---- MATERIAL FOR THIS EXERCISE

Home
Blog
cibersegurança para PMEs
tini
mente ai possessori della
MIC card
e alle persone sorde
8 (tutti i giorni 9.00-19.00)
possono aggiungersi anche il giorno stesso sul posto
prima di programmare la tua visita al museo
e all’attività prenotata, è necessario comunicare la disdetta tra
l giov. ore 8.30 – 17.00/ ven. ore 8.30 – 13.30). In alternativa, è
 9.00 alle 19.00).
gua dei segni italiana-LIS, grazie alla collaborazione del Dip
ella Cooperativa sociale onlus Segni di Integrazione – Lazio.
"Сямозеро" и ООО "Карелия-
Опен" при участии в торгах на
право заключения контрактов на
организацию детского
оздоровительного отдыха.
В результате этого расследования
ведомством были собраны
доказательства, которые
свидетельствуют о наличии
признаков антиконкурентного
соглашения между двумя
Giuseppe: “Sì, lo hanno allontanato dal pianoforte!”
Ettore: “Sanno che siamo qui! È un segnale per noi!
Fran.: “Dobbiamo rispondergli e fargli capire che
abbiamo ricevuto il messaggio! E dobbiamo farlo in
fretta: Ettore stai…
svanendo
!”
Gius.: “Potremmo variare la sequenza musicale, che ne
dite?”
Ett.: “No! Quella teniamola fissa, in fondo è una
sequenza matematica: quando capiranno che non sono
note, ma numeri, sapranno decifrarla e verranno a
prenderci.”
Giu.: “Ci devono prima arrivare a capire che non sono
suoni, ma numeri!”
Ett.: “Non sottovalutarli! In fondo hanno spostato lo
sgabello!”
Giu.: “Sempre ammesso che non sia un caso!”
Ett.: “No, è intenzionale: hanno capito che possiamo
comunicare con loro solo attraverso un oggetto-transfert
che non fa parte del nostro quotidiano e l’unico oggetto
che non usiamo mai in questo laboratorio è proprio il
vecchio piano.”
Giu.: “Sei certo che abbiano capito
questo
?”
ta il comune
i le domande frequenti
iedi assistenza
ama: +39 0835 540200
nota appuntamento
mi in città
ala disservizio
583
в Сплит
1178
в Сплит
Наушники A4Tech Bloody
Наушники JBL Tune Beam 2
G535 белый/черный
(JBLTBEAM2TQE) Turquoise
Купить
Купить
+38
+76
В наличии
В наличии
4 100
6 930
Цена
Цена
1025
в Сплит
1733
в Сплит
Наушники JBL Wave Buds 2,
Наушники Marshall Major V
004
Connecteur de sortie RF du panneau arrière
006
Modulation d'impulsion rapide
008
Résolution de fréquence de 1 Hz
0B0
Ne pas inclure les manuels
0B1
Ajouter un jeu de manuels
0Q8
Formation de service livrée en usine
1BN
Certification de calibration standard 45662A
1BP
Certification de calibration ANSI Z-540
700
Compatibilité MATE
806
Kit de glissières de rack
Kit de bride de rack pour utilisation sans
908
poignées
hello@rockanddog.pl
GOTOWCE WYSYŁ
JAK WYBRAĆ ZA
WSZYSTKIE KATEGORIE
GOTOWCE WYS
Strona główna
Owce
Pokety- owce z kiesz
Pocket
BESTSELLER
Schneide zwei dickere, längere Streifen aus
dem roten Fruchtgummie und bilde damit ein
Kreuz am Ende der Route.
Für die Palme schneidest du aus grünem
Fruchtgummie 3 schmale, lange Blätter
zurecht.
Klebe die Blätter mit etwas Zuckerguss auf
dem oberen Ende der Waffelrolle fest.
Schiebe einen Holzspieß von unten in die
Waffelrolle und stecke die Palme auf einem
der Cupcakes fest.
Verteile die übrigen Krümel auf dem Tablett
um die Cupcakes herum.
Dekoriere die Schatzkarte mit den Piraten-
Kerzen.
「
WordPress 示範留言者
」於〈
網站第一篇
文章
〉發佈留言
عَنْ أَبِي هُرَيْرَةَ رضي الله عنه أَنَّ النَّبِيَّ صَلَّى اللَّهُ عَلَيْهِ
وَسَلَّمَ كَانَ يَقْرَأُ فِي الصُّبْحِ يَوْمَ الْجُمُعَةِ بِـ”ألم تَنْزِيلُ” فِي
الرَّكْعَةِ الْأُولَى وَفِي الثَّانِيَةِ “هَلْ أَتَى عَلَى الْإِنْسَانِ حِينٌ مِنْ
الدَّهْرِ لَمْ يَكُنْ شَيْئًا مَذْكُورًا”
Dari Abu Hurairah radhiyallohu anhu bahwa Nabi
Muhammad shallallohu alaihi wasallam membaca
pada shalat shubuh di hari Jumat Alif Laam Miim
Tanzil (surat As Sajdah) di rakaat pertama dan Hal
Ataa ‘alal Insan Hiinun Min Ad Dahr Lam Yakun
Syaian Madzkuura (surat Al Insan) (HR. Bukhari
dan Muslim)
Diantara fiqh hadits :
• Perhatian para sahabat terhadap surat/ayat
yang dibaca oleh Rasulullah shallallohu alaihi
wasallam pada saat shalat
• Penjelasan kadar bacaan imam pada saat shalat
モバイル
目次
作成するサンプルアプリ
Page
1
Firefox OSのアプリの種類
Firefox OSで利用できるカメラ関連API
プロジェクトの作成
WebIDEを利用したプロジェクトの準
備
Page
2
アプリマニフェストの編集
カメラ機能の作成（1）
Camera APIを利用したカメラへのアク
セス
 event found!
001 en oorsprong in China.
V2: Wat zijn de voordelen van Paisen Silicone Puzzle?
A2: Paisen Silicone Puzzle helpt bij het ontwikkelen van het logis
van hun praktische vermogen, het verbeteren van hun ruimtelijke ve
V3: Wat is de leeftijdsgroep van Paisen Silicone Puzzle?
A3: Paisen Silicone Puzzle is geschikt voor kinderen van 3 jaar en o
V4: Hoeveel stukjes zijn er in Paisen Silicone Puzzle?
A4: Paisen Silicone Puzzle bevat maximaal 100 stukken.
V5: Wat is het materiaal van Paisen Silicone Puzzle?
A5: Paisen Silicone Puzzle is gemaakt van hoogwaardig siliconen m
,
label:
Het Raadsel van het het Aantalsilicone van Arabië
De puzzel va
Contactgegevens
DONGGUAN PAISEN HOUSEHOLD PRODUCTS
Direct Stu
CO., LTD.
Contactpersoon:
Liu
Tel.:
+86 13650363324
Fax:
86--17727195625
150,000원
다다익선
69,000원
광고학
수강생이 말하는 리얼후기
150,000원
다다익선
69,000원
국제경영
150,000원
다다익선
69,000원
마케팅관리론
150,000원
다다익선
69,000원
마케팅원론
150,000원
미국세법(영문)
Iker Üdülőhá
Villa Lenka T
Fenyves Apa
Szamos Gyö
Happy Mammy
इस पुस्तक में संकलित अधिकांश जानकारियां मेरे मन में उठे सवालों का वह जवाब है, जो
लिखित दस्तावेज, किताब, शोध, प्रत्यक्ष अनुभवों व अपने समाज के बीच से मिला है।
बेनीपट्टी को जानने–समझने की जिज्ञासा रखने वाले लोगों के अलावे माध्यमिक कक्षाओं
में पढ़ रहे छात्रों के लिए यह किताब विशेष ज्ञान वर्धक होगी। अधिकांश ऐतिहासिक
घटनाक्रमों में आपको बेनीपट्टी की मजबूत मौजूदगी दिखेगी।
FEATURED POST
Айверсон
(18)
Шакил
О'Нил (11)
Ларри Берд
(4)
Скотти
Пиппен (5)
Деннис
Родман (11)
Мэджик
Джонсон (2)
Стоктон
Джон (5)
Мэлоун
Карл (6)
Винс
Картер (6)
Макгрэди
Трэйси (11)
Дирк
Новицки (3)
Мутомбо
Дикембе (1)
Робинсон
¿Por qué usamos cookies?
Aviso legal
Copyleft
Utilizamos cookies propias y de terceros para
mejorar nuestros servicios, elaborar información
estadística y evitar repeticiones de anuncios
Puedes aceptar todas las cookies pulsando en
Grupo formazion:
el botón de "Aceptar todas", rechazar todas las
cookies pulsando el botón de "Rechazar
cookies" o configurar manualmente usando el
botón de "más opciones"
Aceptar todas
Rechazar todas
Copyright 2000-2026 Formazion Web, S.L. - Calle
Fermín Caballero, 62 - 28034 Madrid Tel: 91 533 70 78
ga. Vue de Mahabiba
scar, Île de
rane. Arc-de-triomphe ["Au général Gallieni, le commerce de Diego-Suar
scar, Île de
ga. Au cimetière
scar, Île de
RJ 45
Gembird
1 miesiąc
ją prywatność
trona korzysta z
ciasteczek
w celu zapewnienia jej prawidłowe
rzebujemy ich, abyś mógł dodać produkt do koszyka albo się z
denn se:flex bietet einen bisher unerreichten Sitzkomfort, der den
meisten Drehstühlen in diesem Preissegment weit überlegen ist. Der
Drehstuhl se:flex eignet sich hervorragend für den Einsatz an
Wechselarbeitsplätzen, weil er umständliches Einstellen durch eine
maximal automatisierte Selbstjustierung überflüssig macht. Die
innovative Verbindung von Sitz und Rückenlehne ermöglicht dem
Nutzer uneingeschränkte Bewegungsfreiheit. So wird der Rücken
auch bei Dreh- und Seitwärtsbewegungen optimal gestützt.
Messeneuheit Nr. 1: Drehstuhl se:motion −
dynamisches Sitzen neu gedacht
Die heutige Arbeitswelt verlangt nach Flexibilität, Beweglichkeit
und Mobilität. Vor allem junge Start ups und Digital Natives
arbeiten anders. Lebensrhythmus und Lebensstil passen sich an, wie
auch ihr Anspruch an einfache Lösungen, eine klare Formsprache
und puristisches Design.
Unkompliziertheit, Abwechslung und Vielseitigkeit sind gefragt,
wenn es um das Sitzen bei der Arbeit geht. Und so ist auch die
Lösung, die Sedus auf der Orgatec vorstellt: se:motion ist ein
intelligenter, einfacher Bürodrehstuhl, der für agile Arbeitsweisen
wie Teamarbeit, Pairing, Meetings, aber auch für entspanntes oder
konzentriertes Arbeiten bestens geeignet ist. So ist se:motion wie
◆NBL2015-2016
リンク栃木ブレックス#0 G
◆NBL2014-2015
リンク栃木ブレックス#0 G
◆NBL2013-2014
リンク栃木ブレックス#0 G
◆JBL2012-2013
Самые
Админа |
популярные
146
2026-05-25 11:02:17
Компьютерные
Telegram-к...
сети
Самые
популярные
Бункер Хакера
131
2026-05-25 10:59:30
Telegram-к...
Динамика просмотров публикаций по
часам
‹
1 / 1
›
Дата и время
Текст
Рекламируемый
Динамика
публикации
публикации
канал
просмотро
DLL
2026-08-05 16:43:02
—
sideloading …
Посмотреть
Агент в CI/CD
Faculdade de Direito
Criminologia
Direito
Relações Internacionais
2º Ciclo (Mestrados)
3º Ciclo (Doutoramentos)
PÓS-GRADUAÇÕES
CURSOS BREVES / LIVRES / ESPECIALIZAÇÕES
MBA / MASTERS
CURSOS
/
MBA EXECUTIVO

--------

_EXERCISE REQUIREMENTS_: Give an exact copy of the lines above from the line with "rechazar todas las" up to and including the line with "wie Teamarbeit, Pairing, Meetings, aber", and leave everything else out.

_SOLUTION TO THIS TASK_:
el botón de "Aceptar todas", rechazar todas las
cookies pulsando el botón de "Rechazar
cookies" o configurar manualmente usando el
botón de "más opciones"
Aceptar todas
Rechazar todas
Copyright 2000-2026 Formazion Web, S.L. - Calle
Fermín Caballero, 62 - 28034 Madrid Tel: 91 533 70 78
ga. Vue de Mahabiba
scar, Île de
rane. Arc-de-triomphe ["Au général Gallieni, le commerce de Diego-Suar
scar, Île de
ga. Au cimetière
scar, Île de
RJ 45
Gembird
1 miesiąc
ją prywatność
trona korzysta z
ciasteczek
w celu zapewnienia jej prawidłowe
rzebujemy ich, abyś mógł dodać produkt do koszyka albo się z
denn se:flex bietet einen bisher unerreichten Sitzkomfort, der den
meisten Drehstühlen in diesem Preissegment weit überlegen ist. Der
Drehstuhl se:flex eignet sich hervorragend für den Einsatz an
Wechselarbeitsplätzen, weil er umständliches Einstellen durch eine
maximal automatisierte Selbstjustierung überflüssig macht. Die
innovative Verbindung von Sitz und Rückenlehne ermöglicht dem
Nutzer uneingeschränkte Bewegungsfreiheit. So wird der Rücken
auch bei Dreh- und Seitwärtsbewegungen optimal gestützt.
Messeneuheit Nr. 1: Drehstuhl se:motion −
dynamisches Sitzen neu gedacht
Die heutige Arbeitswelt verlangt nach Flexibilität, Beweglichkeit
und Mobilität. Vor allem junge Start ups und Digital Natives
arbeiten anders. Lebensrhythmus und Lebensstil passen sich an, wie
auch ihr Anspruch an einfache Lösungen, eine klare Formsprache
und puristisches Design.
Unkompliziertheit, Abwechslung und Vielseitigkeit sind gefragt,
wenn es um das Sitzen bei der Arbeit geht. Und so ist auch die
Lösung, die Sedus auf der Orgatec vorstellt: se:motion ist ein
intelligenter, einfacher Bürodrehstuhl, der für agile Arbeitsweisen
wie Teamarbeit, Pairing, Meetings, aber auch für entspanntes oder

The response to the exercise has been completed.